Press TV, Paris
Strikes, protests and parliamentary disunity have shown that opposition to President Emmanuel Macron’s pandemic policies have reached unprecedented levels.
Macron dominates his party, and his party dominates parliament, but France’s controversial new vaccine smart pass was only just approved after more than two weeks of parliamentary chaos.
It’s one of the strictest vaccine passes in the world because it requires full vaccination - the vaccine-hesitant can no longer provide proof of a negative COVID test to avoid almost total public isolation.
There have been weeks of protests in favor of the rights of the non-vaccinated, and unions are planning enormous walkouts against a pandemic response which is accused of being imposed from above and without enough grassroots input.
Vaccines in France are popular - 80% of the formerly vaccine-skeptical nation is now fully vaccinated. That has many saying that seemingly scapegoating the unvaccinated is a way for Macron to solidify a precarious re-election bid.

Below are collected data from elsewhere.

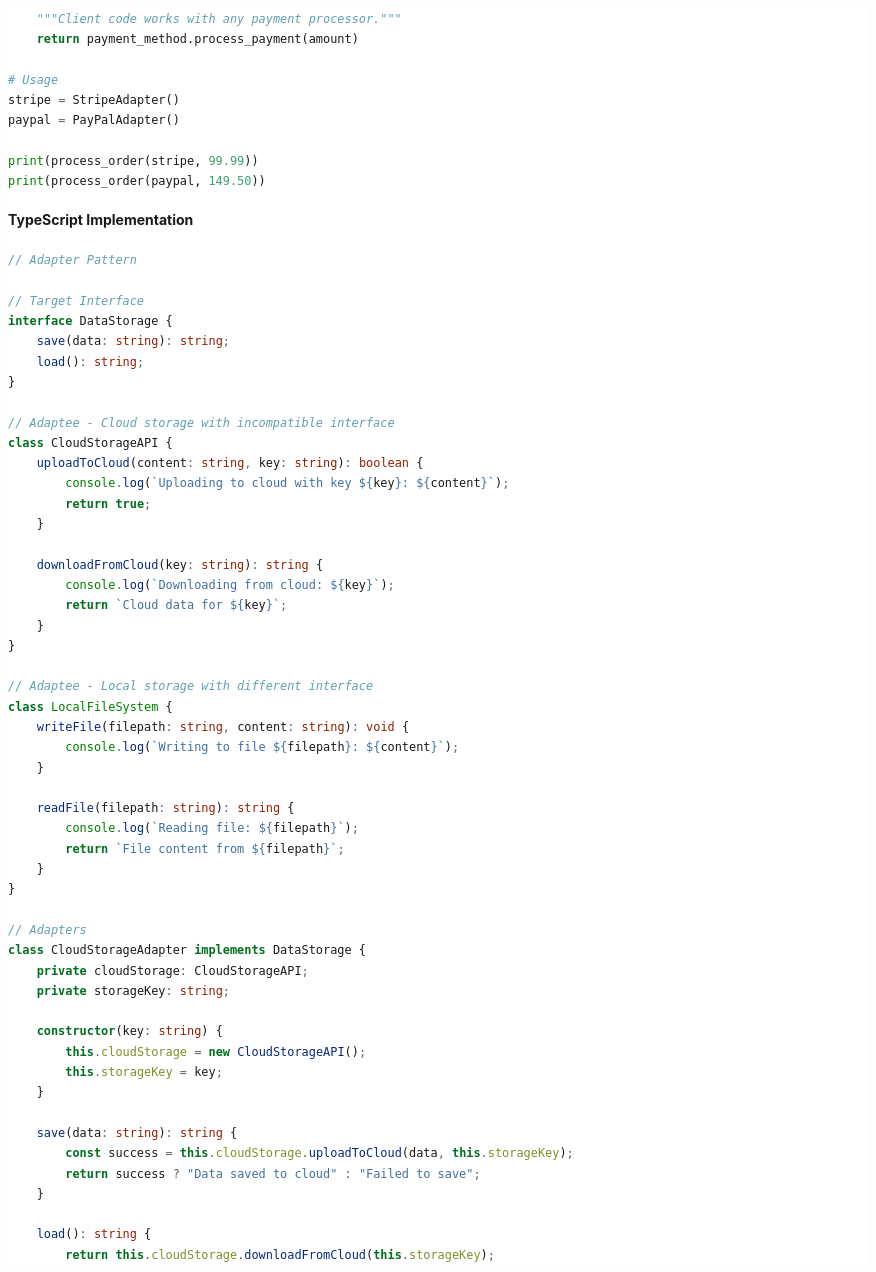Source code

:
 ```python
    """Client code works with any payment processor."""
    return payment_method.process_payment(amount)

# Usage
stripe = StripeAdapter()
paypal = PayPalAdapter()

print(process_order(stripe, 99.99))
print(process_order(paypal, 149.50))
```

#### TypeScript Implementation

```typescript
// Adapter Pattern

// Target Interface
interface DataStorage {
    save(data: string): string;
    load(): string;
}

// Adaptee - Cloud storage with incompatible interface
class CloudStorageAPI {
    uploadToCloud(content: string, key: string): boolean {
        console.log(`Uploading to cloud with key ${key}: ${content}`);
        return true;
    }

    downloadFromCloud(key: string): string {
        console.log(`Downloading from cloud: ${key}`);
        return `Cloud data for ${key}`;
    }
}

// Adaptee - Local storage with different interface
class LocalFileSystem {
    writeFile(filepath: string, content: string): void {
        console.log(`Writing to file ${filepath}: ${content}`);
    }

    readFile(filepath: string): string {
        console.log(`Reading file: ${filepath}`);
        return `File content from ${filepath}`;
    }
}

// Adapters
class CloudStorageAdapter implements DataStorage {
    private cloudStorage: CloudStorageAPI;
    private storageKey: string;

    constructor(key: string) {
        this.cloudStorage = new CloudStorageAPI();
        this.storageKey = key;
    }

    save(data: string): string {
        const success = this.cloudStorage.uploadToCloud(data, this.storageKey);
        return success ? "Data saved to cloud" : "Failed to save";
    }

    load(): string {
        return this.cloudStorage.downloadFromCloud(this.storageKey);
```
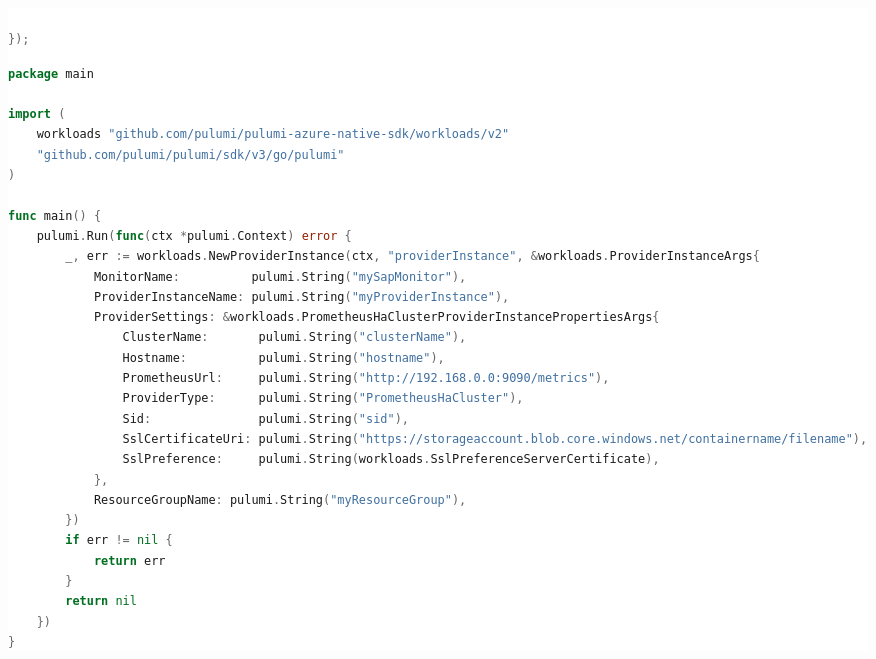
 ```csharp

});


```


</pulumi-choosable>
</div>


<div>
<pulumi-choosable type="language" values="go">


```go
package main

import (
	workloads "github.com/pulumi/pulumi-azure-native-sdk/workloads/v2"
	"github.com/pulumi/pulumi/sdk/v3/go/pulumi"
)

func main() {
	pulumi.Run(func(ctx *pulumi.Context) error {
		_, err := workloads.NewProviderInstance(ctx, "providerInstance", &workloads.ProviderInstanceArgs{
			MonitorName:          pulumi.String("mySapMonitor"),
			ProviderInstanceName: pulumi.String("myProviderInstance"),
			ProviderSettings: &workloads.PrometheusHaClusterProviderInstancePropertiesArgs{
				ClusterName:       pulumi.String("clusterName"),
				Hostname:          pulumi.String("hostname"),
				PrometheusUrl:     pulumi.String("http://192.168.0.0:9090/metrics"),
				ProviderType:      pulumi.String("PrometheusHaCluster"),
				Sid:               pulumi.String("sid"),
				SslCertificateUri: pulumi.String("https://storageaccount.blob.core.windows.net/containername/filename"),
				SslPreference:     pulumi.String(workloads.SslPreferenceServerCertificate),
			},
			ResourceGroupName: pulumi.String("myResourceGroup"),
		})
		if err != nil {
			return err
		}
		return nil
	})
}

```


</pulumi-choosable>
</div>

Despite his immensely controversial tenure, Macron still retains a hard-core base of support of around 20%. It’s been widely assumed that it will be enough to get him into the second round, and that he’ll defeat a far-right challenger, like in 2017.
The vaccine pass will likely be contested in France’s top court, but it is expected to go into effect this week. The Omicron variant is far less deadly than previous versions, giving hope that the pandemic is ending, but it appears that the nation’s pandemic policies will be a major part of the presidential election this April.